Do I Need To Define My Gender?

I’ve been puzzling over gender recently. I think I have some understanding of transgender because it implies a sense of crossing from one side to the other but what then is genderqueer?

This post explains one person’s thoughts and they’re beautifully expressed but have left me feeling confused. Is genderqueer just “other but not other enough”?

I’ve never liked dividing the world up by gender but that’s just because it results in a world where I don’t fit.
I mean I’m female, genetically and physically (you’ve seen the pictures) and I’m happy with my womanly curves; but I don’t fit the socially ideal image of woman.
Sure I like sex with men, but aside from enjoying a nice cock I also love strapping on my own and fucking my Boy. Where does that leave me?

I’m not really interested in makeup or girly things. Growing up I was often ‘one of the boys’ because the things I enjoyed doing were male dominated but I felt accepted as such.
Adults seem less flexible than teenagers though.

I want to be treated as a person, respected and engaged. Not categorised or dismissed because I happen to have breasts. I resent being treated differently because of my genitalia. I don’t want anyone to assume they know my interests or preferences, not least because you’ll probably guess wrong.

Yet despite identifying with many of the points Aerie made I don’t, at the moment, feel able to claim the label ‘genderqueer’ for myself. That to me implies admitting that who I am is not a normal woman, whereas I feel content that biology makes me female but that society should stop trying to limit me because of it.
And that should surely be true for all people, no matter what gender they claim, or even if they would prefer not to claim one at all.

Don’t Call Me ‘Cis’

Now I realise that this post is going to offend some people but quite honestly, it’s a rant and it’s my blog and my point of view so here goes.

Now recently my twitter timeline has filled up with people talking about (and mostly re-tweeting other people) over the use of the word ‘cis’. I realised at some point that I was finding this whole thing slightly annoying and that’s when I realised my first point.

I don’t like the way the word sounds.
It really is that simple. It’s a horrid word, full of sibilance and malice. The first time I encountered it I had no idea what it meant I merely got the impression that one party was calling the other a nasty name and that impression has stuck. It doesn’t help that it sounds like “sissy” which is also a nasty thing to call someone (in fact I think the context of that first encounter encouraged the mental association between those two words). So let’s be clear, you may mean ‘cis’ in a wonderfully neutral, friendly way but that doesn’t mean it’s the way someone will hear it and you can’t easily change that.

Using the full cisgender or cissexual* does sound slightly better not least because it explains the meaning a little. I’m also the kind of person who made the effort to look the word up and find out it’s derivation which at least proves that it wasn’t originally meant to sound insulting.

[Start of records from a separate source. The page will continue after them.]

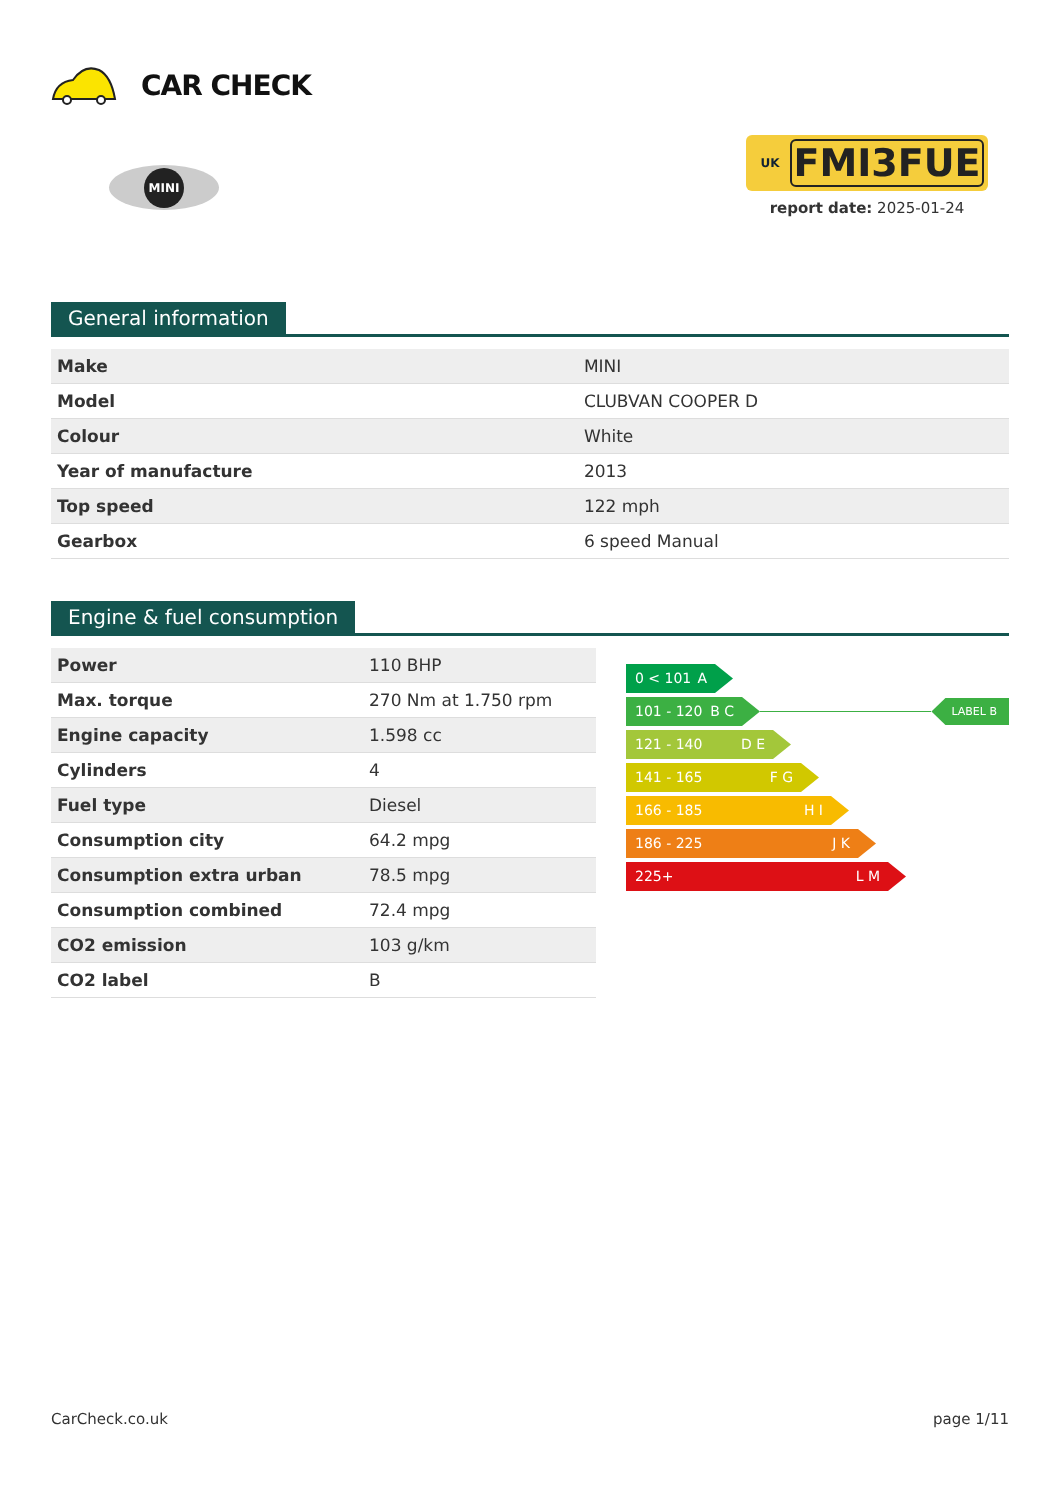CAR CHECK
MINI
UK FMI3FUE
report date: 2025-01-24
General information
| Make | MINI |
| Model | CLUBVAN COOPER D |
| Colour | White |
| Year of manufacture | 2013 |
| Top speed | 122 mph |
| Gearbox | 6 speed Manual |
Engine & fuel consumption
| Power | 110 BHP |
| Max. torque | 270 Nm at 1.750 rpm |
| Engine capacity | 1.598 cc |
| Cylinders | 4 |
| Fuel type | Diesel |
| Consumption city | 64.2 mpg |
| Consumption extra urban | 78.5 mpg |
| Consumption combined | 72.4 mpg |
| CO2 emission | 103 g/km |
| CO2 label | B |
0 < 101 A
101 - 120 B C
LABEL B
121 - 140 D E
141 - 165 F G
166 - 185 H I
186 - 225 J K
225+ L M
CarCheck.co.uk page 1/11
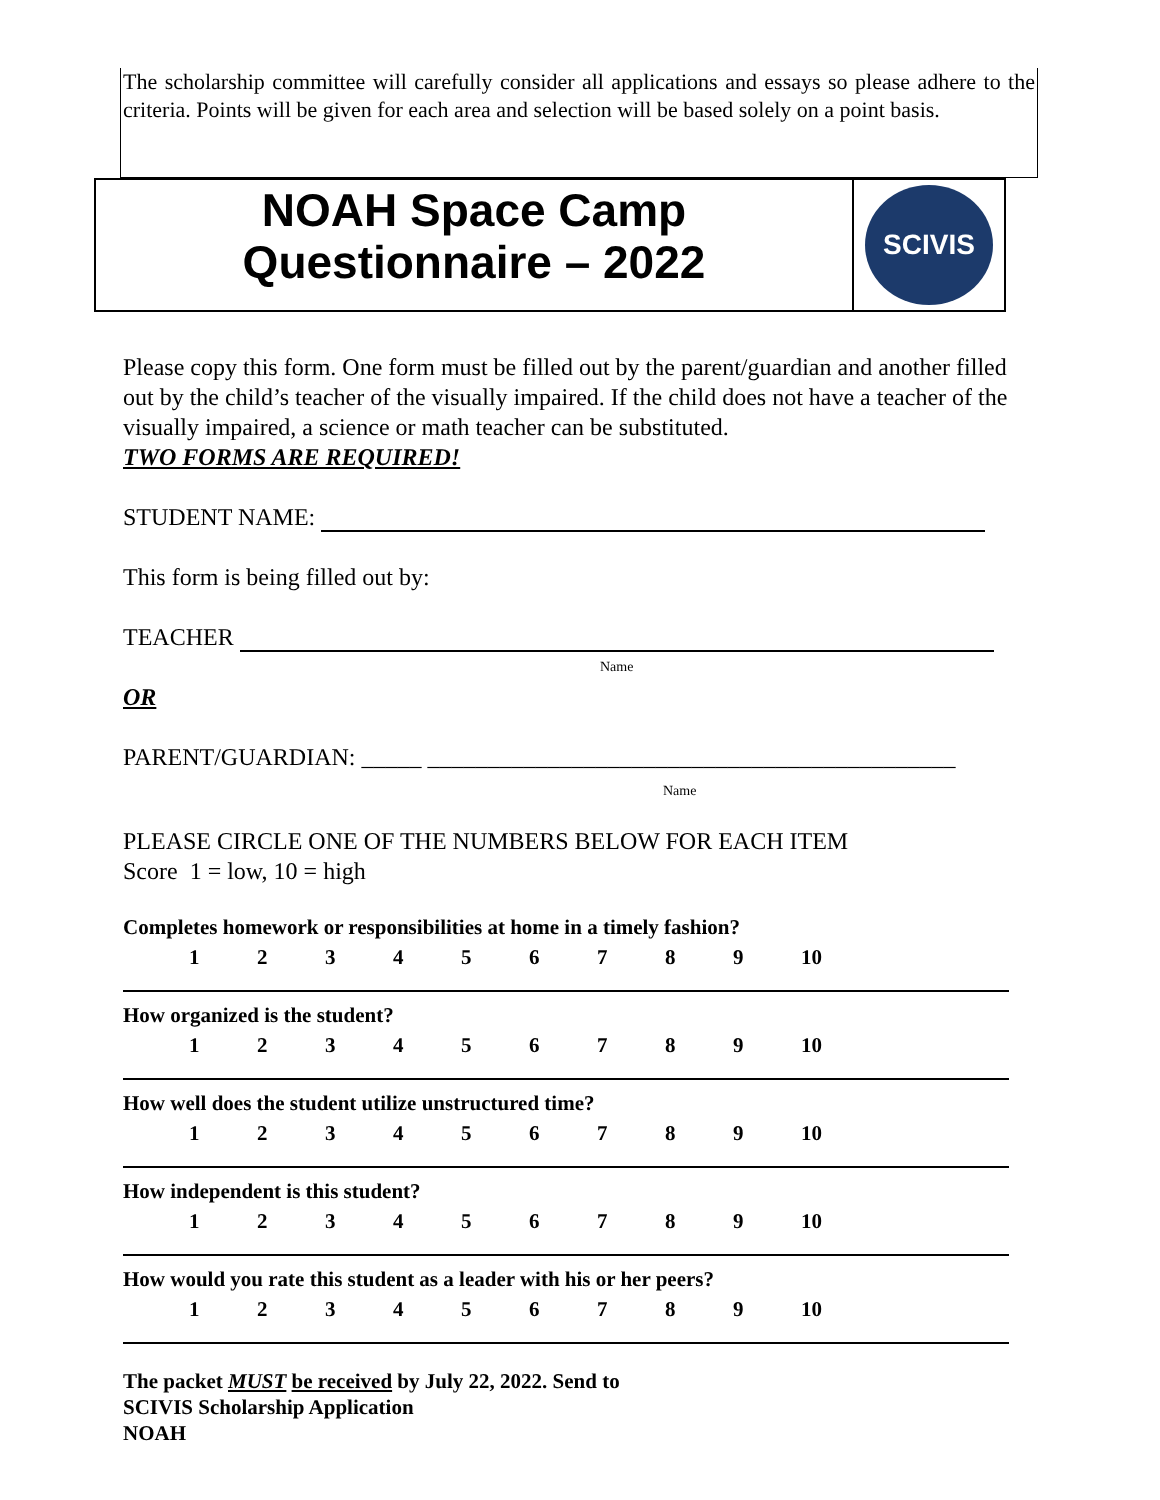The scholarship committee will carefully consider all applications and essays so please adhere to the criteria. Points will be given for each area and selection will be based solely on a point basis.
NOAH Space Camp
Questionnaire – 2022
SCIVIS
Please copy this form. One form must be filled out by the parent/guardian and another filled out by the child’s teacher of the visually impaired. If the child does not have a teacher of the visually impaired, a science or math teacher can be substituted.
TWO FORMS ARE REQUIRED!
STUDENT NAME:
This form is being filled out by:
TEACHER
Name
OR
PARENT/GUARDIAN: _____ ____________________________________________
Name
PLEASE CIRCLE ONE OF THE NUMBERS BELOW FOR EACH ITEM
Score 1 = low, 10 = high
Completes homework or responsibilities at home in a timely fashion?
1 2 3 4 5 6 7 8 9 10
How organized is the student?
1 2 3 4 5 6 7 8 9 10
How well does the student utilize unstructured time?
1 2 3 4 5 6 7 8 9 10
How independent is this student?
1 2 3 4 5 6 7 8 9 10
How would you rate this student as a leader with his or her peers?
1 2 3 4 5 6 7 8 9 10
The packet MUST be received by July 22, 2022. Send to
SCIVIS Scholarship Application
NOAH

So we have a word which basically means ‘not-transsexual’, that’s fine, I’m still not going to use it.

At this point the extremists will start spouting about ‘privilege’ and ‘invisibility’ and stuff like that. But here’s how I see it.

There are perfectly good words to describe ones sexuality (heterosexual, homosexual and bisexual) however most of the time most people don’t need to use them. I’m heterosexual. I generally don’t need to tell anyone that because a) it probably isn’t relevant, b) if I go on talking about my male partners long enough you’ll probably work it out and c) if you make an assumption it’s likely to be the correct one. Is that privilege? To me it’s mathematics.

To take a non sexual example. I’m left-handed. I am likely to tell more people that because it is part of how I perceive my identity (not all left-handers would feel like this) and it’s likely to be useful (for instance at a Chinese restaurant to prevent chopstick clashing). I don’t expect right-handers to do the same, because there is a default. Most people are right handed. It is linguistically convenient that a word exists for right-handedness but saying not-left-handed on the occasions the subject comes up would actually suffice.

I’m also glad that the world acknowledges my handedness and provides conveniences to make my life easier (like the ability to swap the use of mouse buttons over) however I’m also happy that the default is that it is set for right-handers (because there are more of them).

Now I’m also aware that unless you’re a fat black disabled transsexual lesbian these days you’re not allowed an opinion on anything but really people get a grip. The world has a default, get used to it. Sure, you have a right not to be discriminated against because you’re in a minority and nobody should be horrid to you because of who you are but stop with the name calling.

Let people describe themselves how they want. Even if that means not describing themselves. Sometimes that’s better.

*Yes, logically those two words are slightly different but the distinction isn’t important here.